As his squad distracted the third machine gunner, Inouye crawled toward the final bunker, eventually drawing within 10 yards. As he raised himself up and cocked his arm to throw his last grenade into the fighting position, a German inside the bunker fired a rifle grenade that struck him on the right elbow, severing most of his arm and leaving his own primed grenade reflexively "clenched in a fist that suddenly didn't belong to me anymore". Inouye's horrified soldiers moved to his aid, but he shouted for them to keep back out of fear his severed fist would involuntarily relax and drop the grenade.

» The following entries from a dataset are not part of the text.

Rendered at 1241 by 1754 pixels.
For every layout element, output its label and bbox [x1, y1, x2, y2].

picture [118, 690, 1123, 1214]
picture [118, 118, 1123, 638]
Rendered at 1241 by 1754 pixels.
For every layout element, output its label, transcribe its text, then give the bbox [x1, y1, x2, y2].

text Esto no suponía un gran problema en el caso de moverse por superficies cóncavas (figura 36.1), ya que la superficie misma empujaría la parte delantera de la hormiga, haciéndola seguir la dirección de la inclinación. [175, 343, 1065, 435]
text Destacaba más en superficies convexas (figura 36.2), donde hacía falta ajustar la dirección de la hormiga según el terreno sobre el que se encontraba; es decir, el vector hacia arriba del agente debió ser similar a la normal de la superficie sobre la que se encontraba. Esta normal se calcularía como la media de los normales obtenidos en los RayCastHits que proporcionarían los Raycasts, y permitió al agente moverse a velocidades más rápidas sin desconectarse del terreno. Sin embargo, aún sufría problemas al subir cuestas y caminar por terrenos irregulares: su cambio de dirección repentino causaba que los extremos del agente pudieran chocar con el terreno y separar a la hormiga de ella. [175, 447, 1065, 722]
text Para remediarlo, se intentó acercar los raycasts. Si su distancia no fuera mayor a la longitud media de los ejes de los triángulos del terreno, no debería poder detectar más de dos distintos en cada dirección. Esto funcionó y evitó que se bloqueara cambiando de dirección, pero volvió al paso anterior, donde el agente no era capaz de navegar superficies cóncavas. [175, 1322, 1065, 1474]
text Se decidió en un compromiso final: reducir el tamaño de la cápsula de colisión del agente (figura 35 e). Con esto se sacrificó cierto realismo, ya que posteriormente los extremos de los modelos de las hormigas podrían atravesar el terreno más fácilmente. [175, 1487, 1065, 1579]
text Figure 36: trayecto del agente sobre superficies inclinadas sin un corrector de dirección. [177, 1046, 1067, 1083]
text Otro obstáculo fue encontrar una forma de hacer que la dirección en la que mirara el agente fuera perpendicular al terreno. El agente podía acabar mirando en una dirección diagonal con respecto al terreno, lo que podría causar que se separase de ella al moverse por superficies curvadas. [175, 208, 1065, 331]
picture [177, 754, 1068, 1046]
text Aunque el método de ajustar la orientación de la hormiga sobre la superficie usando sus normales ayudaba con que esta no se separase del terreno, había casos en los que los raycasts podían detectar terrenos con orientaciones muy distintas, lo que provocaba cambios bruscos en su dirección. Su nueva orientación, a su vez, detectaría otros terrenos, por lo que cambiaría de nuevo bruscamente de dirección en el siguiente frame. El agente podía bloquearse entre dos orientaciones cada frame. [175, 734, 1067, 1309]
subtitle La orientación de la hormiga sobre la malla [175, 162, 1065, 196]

As the German inside the bunker reloaded his rifle, Inouye pried the live grenade from his useless right hand and transferred it to his left. As the German aimed his rifle to finish him off, Inouye tossed the grenade off-hand into the bunker and destroyed it.
War sucks.
This kid wanted to be a surgeon, but he returned to college to study political science under the G.I. Bill. And then he became a Senator.
I think his story illustrates how we should never exclude anyone from the fight for a better future.
Where will the next Inouye come from? A kid from the inner city who served in Afghanistan? A woman who was born into the worst sort of abusive poverty?
If our society excludes anyone from national service -- and it doesn't have to be military service -- or we deny a college education to anyone capable of it, then we are discarding the potential contributions of people like Senator Inouye to our society.
Senator Inouye's was a life well lived.